Closer to the point, the crime shouldn’t be prostitution. The real crime is criminalizing what women choose to do with their bodies.

People are going to have sex, lots of it, and men (and a few women) are going to continue to pay for it if need be. The U.S. pornography industry makes an estimated $10 billion annually, netting larger revenues than “Microsoft, Google, Amazon, eBay, Yahoo, Apple and Netflix combined,” according to industry insiders.

What is pornography if not legalized prostitution?

Hypocritically, there is no police hotline to call when a woman spreads her legs for a pair of red bottoms and a Happy Meal; yet, we criminalize women, such as Terry, who struggle to support their families with the only resource they feel they have available.

In 2007, the American Civil Liberties Union (ACLU) made their stance on prostitution crystal clear:

Prostitution laws are also a violation of the right of individual privacy because they impose penal sanctions for the private sexual conduct of consenting adults.
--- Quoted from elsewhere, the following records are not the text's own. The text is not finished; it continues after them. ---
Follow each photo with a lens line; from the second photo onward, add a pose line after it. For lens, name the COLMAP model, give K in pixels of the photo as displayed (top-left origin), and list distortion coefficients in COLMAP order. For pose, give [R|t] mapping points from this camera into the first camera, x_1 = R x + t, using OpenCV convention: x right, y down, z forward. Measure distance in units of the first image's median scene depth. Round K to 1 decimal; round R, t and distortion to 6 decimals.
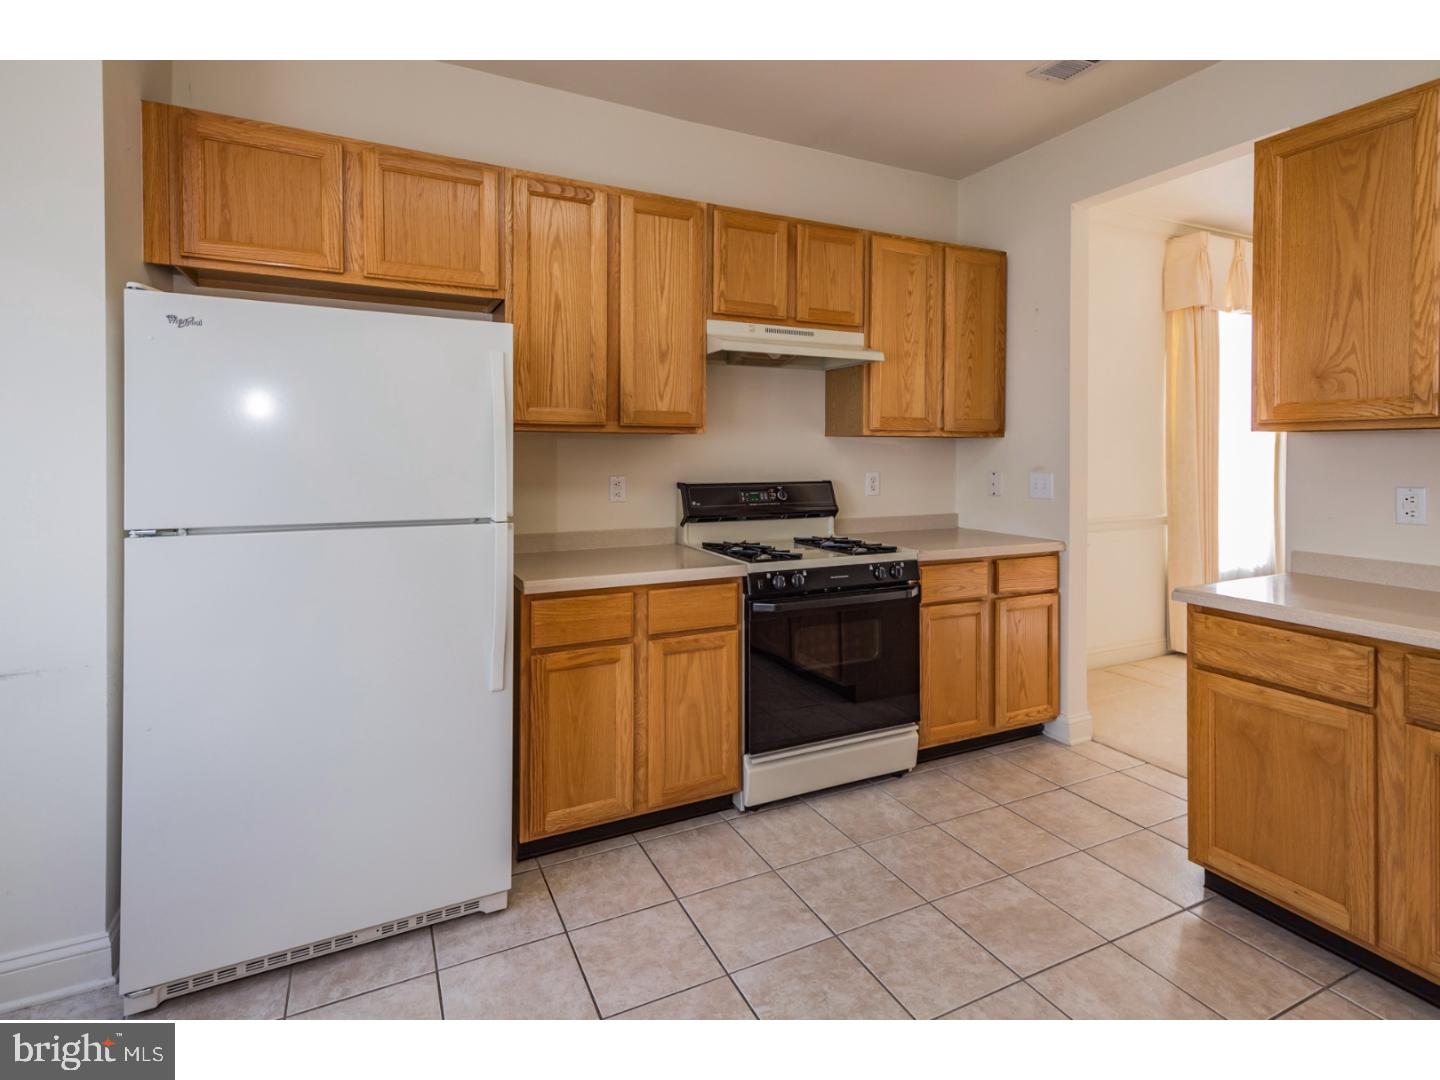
lens RADIAL K [[733.6, 0, 754.6], [0, 733.6, 465.9], [0, 0, 1]] dist [0.022680, -0.000328]
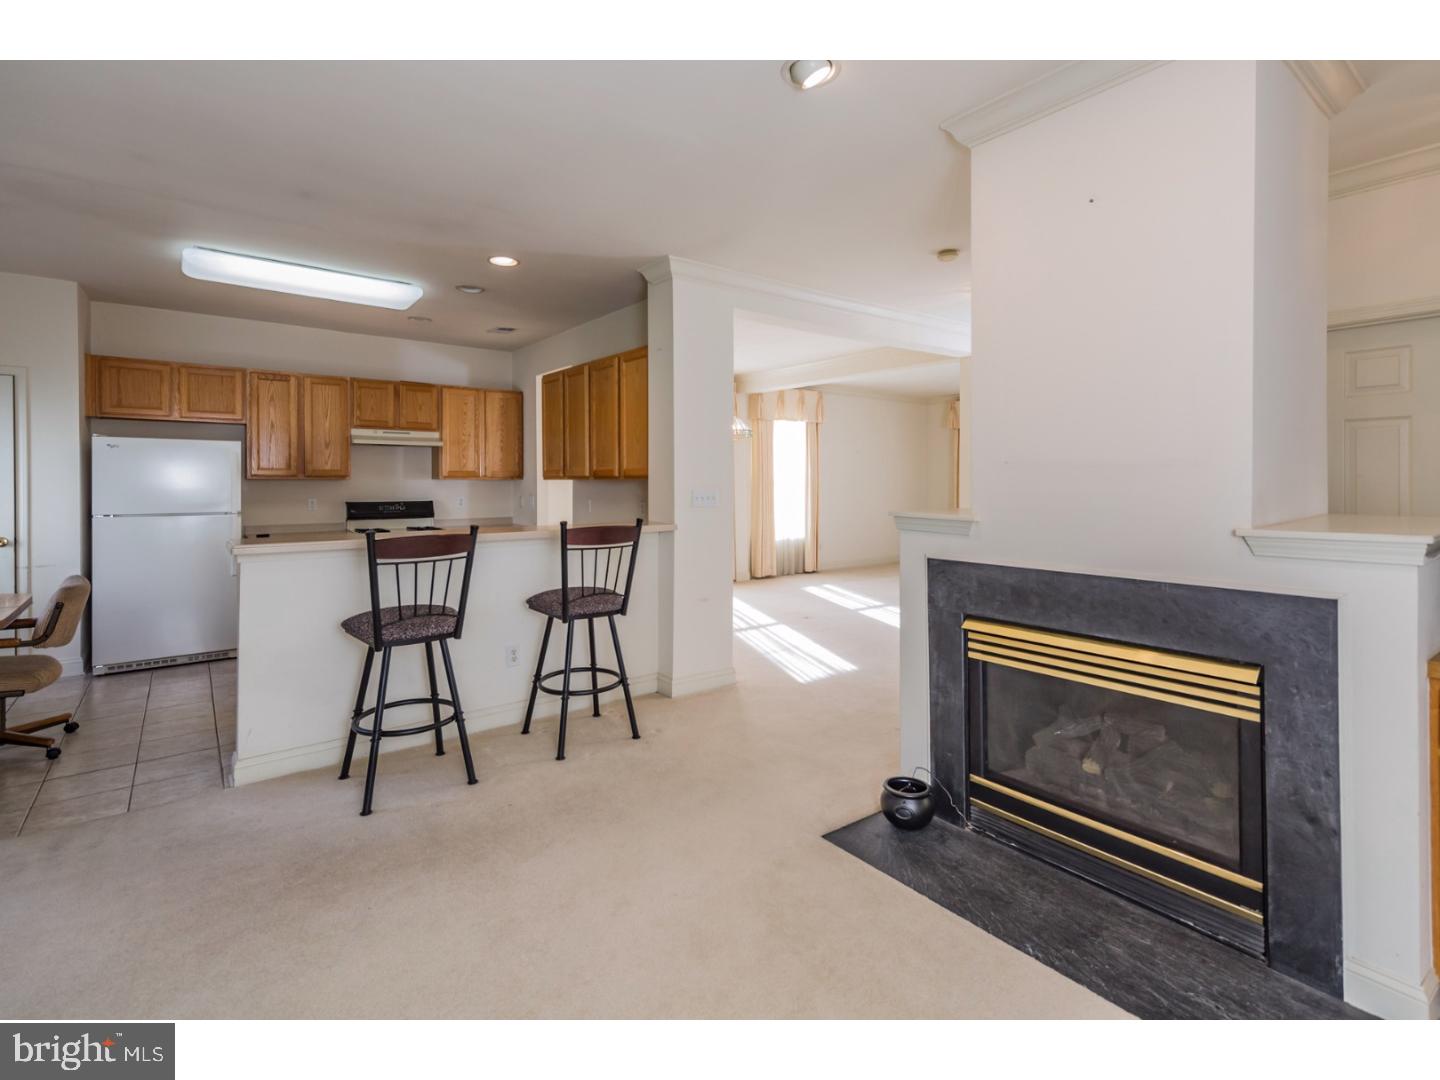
lens RADIAL K [[679.0, 0, 724.8], [0, 679.0, 486.2], [0, 0, 1]] dist [0.001909, -0.000105]
pose [[0.979648, 0.001481, 0.200717, 0.658341], [-0.000917, 0.999995, -0.002906, -0.017724], [-0.200720, 0.002663, 0.979645, -1.307947]]
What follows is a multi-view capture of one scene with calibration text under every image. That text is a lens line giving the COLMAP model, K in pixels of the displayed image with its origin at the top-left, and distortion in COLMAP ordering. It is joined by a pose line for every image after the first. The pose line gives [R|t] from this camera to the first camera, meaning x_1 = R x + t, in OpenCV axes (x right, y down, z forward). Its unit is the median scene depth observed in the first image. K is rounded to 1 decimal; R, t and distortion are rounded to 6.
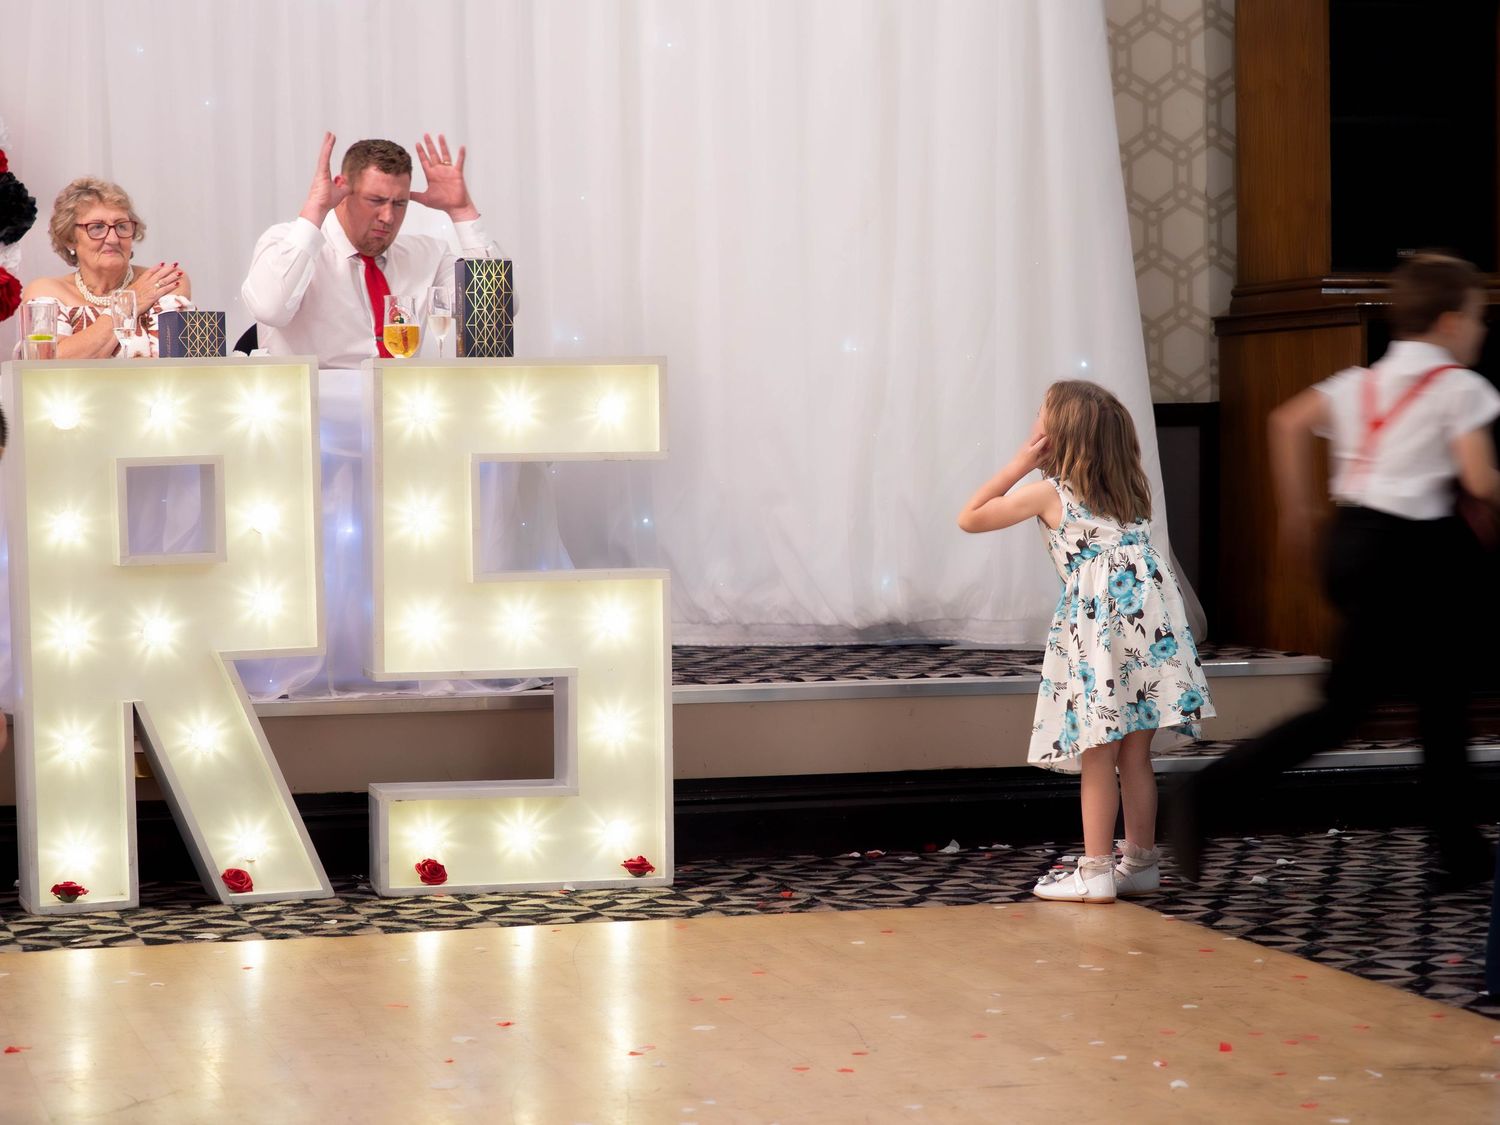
lens RADIAL K [[3495.3, 0, 750.0], [0, 3495.3, 562.5], [0, 0, 1]] dist [0.075613, 0.104322]
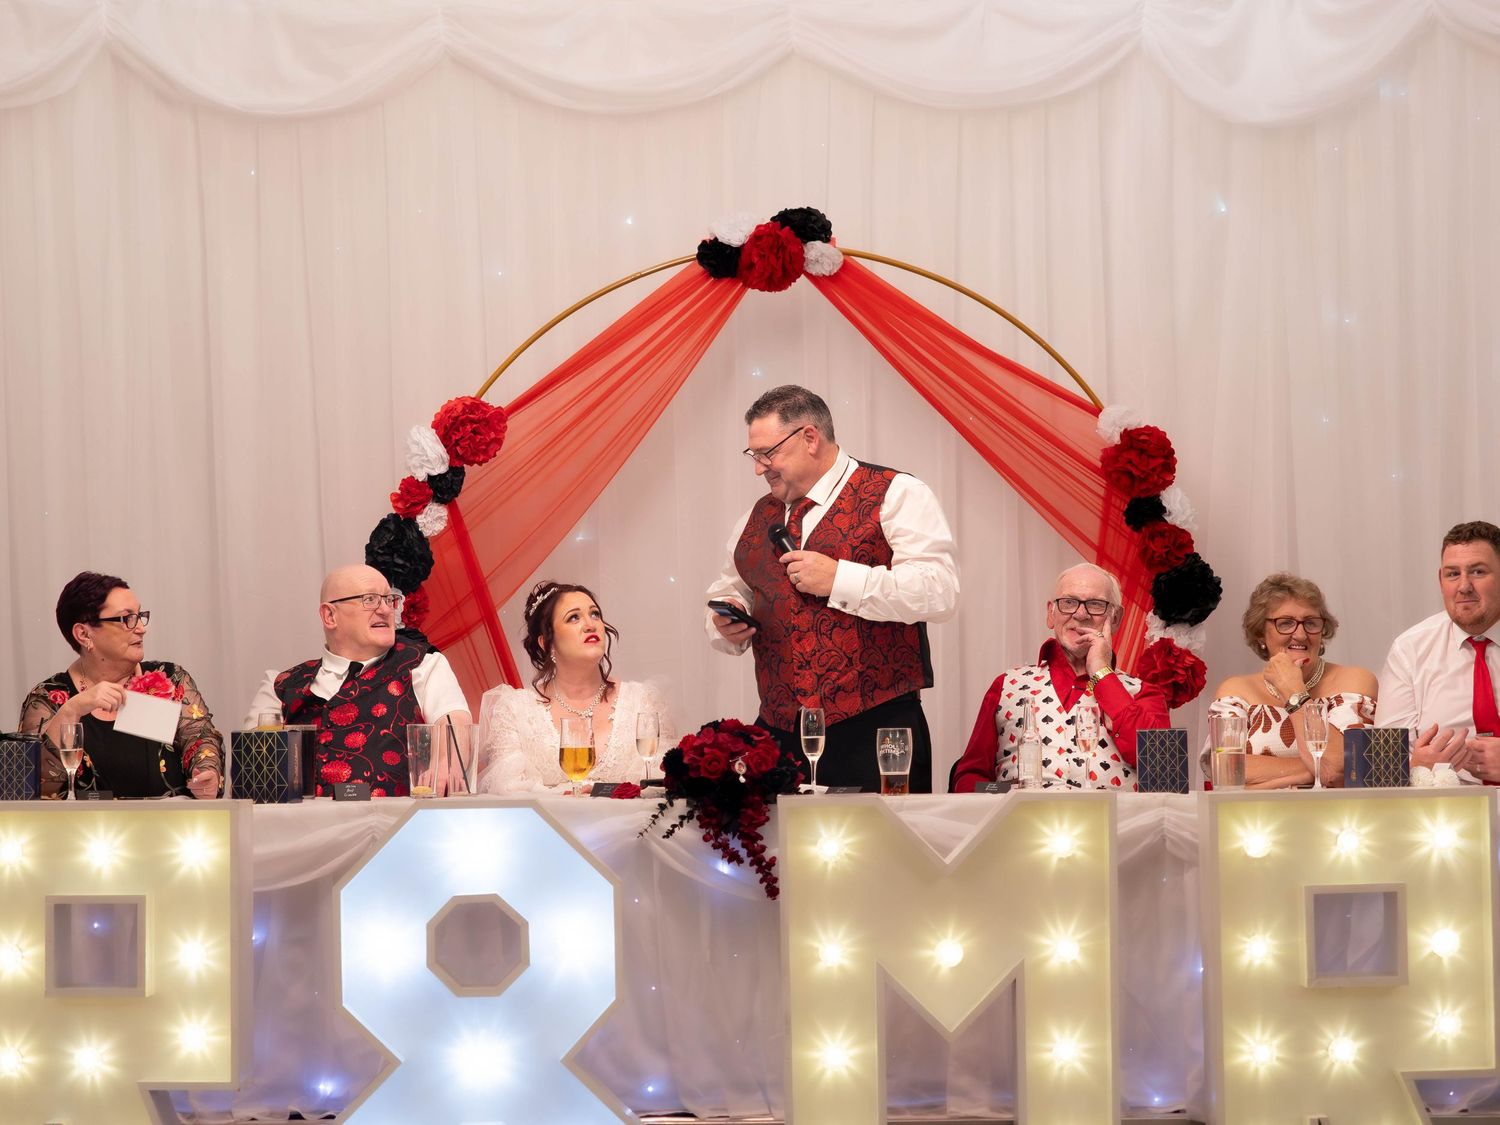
lens RADIAL K [[4813.7, 0, 750.0], [0, 4813.7, 562.5], [0, 0, 1]] dist [-0.036053, 0.886739]
pose [[0.957581, -0.006128, -0.288099, 0.075000], [-0.015565, 0.997215, -0.072944, -0.017689], [0.287743, 0.074334, 0.954818, -0.425178]]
Whether a person chooses to engage in sexual activity for purposes of recreation, or in exchange for something of value, is a matter of individual choice, not for governmental interference. Police use of entrapment techniques to enforce laws against this essentially private activity is reprehensible.

The question of the “oldest profession in the world” is a subjective morality issue, not a policy issue – or at least it should be. While this may be a novel idea for this country, if we keep politics far away from a woman’s vagina, the results may surprise many of us.

It is time for us to evolve in our collective thinking and incorporate methods that actually solve problems in this country, not create them. For that to occur, however, people must stop making the dangerous mistake of equating “legal” and “illegal” with the illusive ideals of “right” and wrong.”